DevSecOps best pratices:
- Combine security-relevant data from the build stage with deployment configuration to determine the security risk of each deployment, including:
- Image vulnerabilities.
- Access to secrets, storage, etc.
- Privileges and capabilities.
- Workload isolation, network exposure, and blast radius.
- Use a secrets management tool to protect sensitive data.
- Assess the privileges used by containers to keep it to a minimum viable set of capabilities.
- Avoid deployments without resource limits unless absolutely necessary.
- Annotate deployments with name, email alias, or Slack channel of the team responsible for the application.
- Block risky deployments and alert the correct team for automated and streamlined remediation.
Runtime stage
Prevent, detect, and contain runtime attacks.
DevSecOps best pratices:
- Implement dynamic scanning to detect vulnerabilities in running containers.
- Use behavioral baselining and process allow-listing to identify unusual runtime activity, such as:
- Privilege escalation.
- Unauthorized network flows.
- Cryptomining.
- Malicious process execution or other exploits.
- Mitigate threats with Kubernetes-native controls:
- Scaling to zero.
- Killing pods and restarting.
How Red Hat OpenShift Platform Plus helps automate DevSecOps
Red Hat OpenShift Platform Plus is a single hybrid cloud platform that helps enterprises build, deploy, run, manage, and provide security for innovative applications at scale. Multiple layers of security, manageability, and automation work across infrastructures and clouds to provide consistency throughout the software supply chain.
Key DevSecOps features
Enterprise-grade image registry
Store, build, and deploy your container images in a private registry that provides built-in vulnerability scanning and enterprise authorization and authentication.
Secure-by-default base images
Take advantage of the greater reliability, security, and performance with Red Hat Universal Base Image.
Full container life cycle vulnerability management
Protect your images and running containers against known vulnerabilities based on specific language, package, or image layer, with streamlined remediation during build, deploy, and runtime.

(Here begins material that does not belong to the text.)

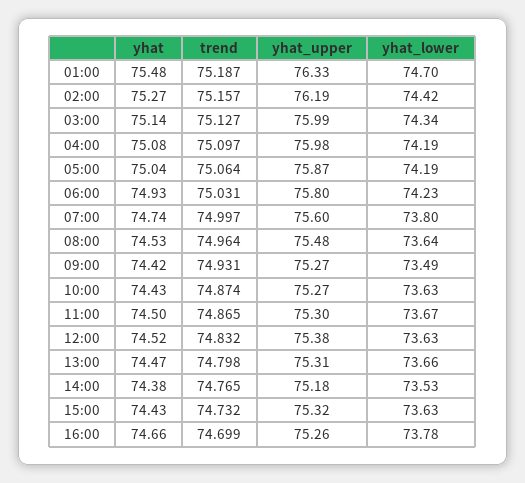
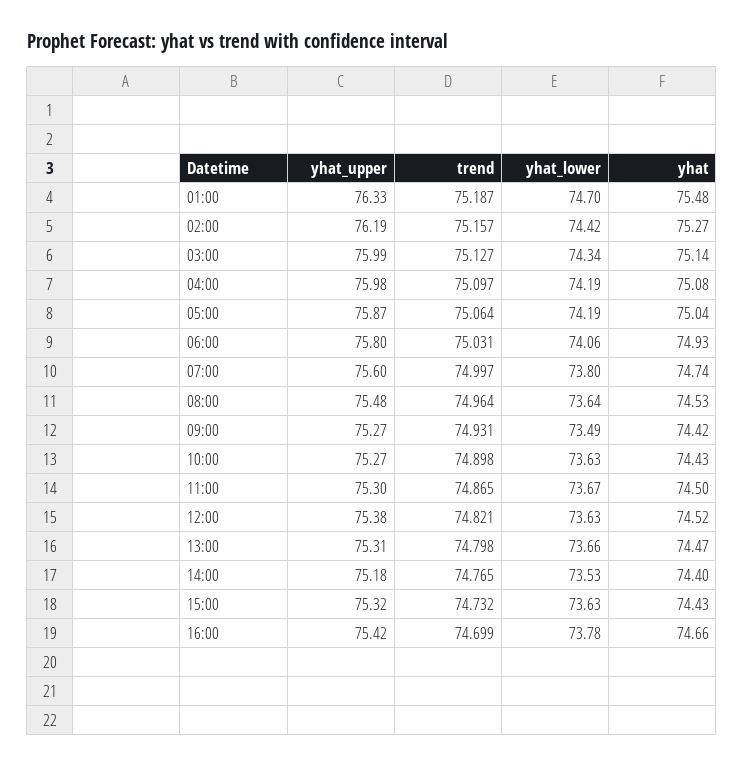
yhat_lower, 06:00: 74.23 -> 74.06
trend, 10:00: 74.874 -> 74.898
trend, 12:00: 74.832 -> 74.821
yhat, 14:00: 74.38 -> 74.4
yhat_upper, 16:00: 75.26 -> 75.42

Developer-friendly security guardrails
Shift security left with earlier security checks, and support developers with automated security monitoring that does not slow development or break workflows.

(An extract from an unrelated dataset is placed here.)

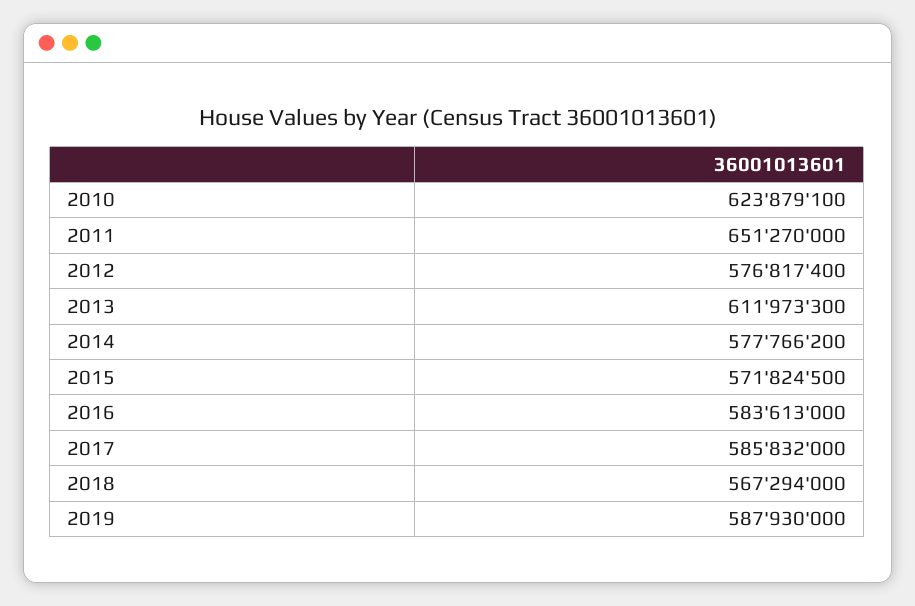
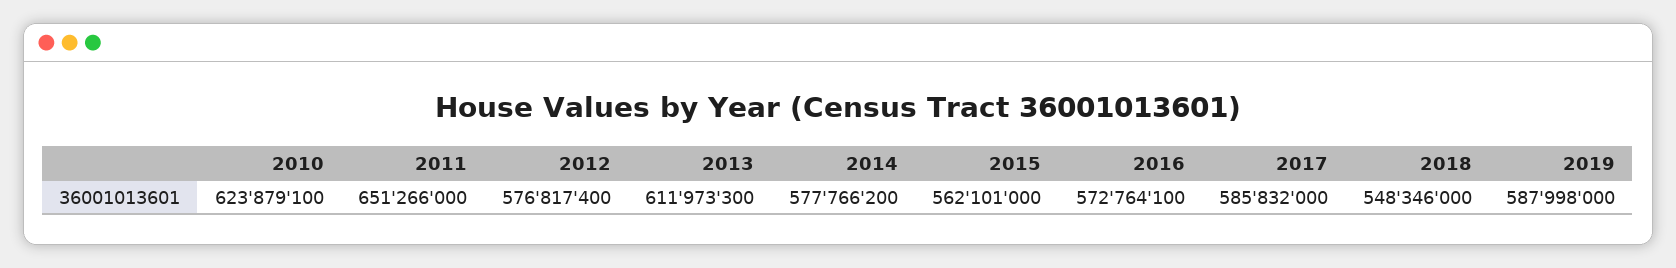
2011: 651270000 -> 651266000
2015: 571824500 -> 562101000
2016: 583613000 -> 572764100
2018: 567294000 -> 548346000
2019: 587930000 -> 587998000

Enterprise-ready CI/CD pipelines with built-in security checks
Enforce application security policies by integrating them into the CI/CD pipeline, protect the software delivery pipeline from unauthorized access, and deliver actionable feedback to improve application security posture.
Risk-based prioritization
Deliver risk-based security analysis that collects and synthesizes data across software components, declarative configurations, and runtime activity.

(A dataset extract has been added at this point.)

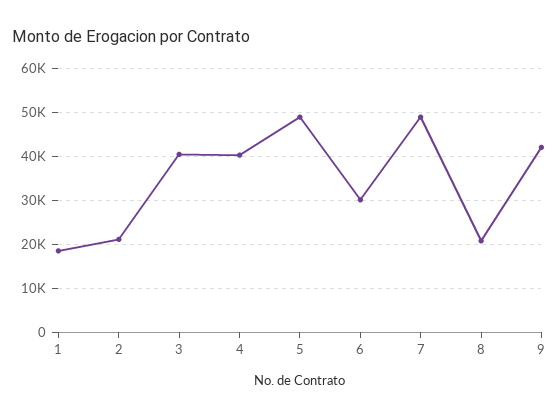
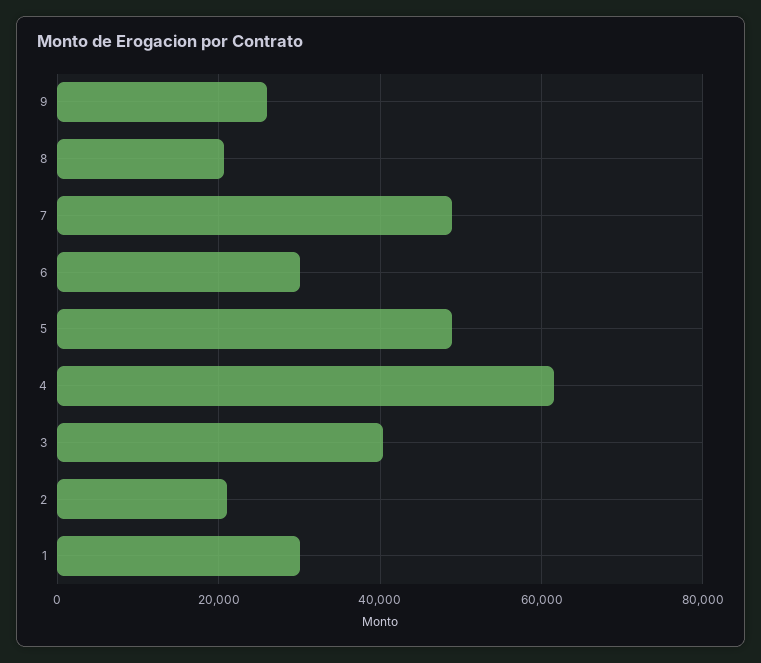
1: 18000 -> 30000
4: 40000 -> 62000
9: 42000 -> 26000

Runtime threat detection and response
Protect workloads at runtime using prebuilt threat profiles and policies that help prevent or detect common threat vectors, such as unauthorized access, lateral movement, persistence, or resource hijacking.
Red Hat overview. “Kubernetes adoption, security, and market trends report 2021,” July 2021.
² Red Hat topic page. “What is a container registry?” Aug. 21, 2020.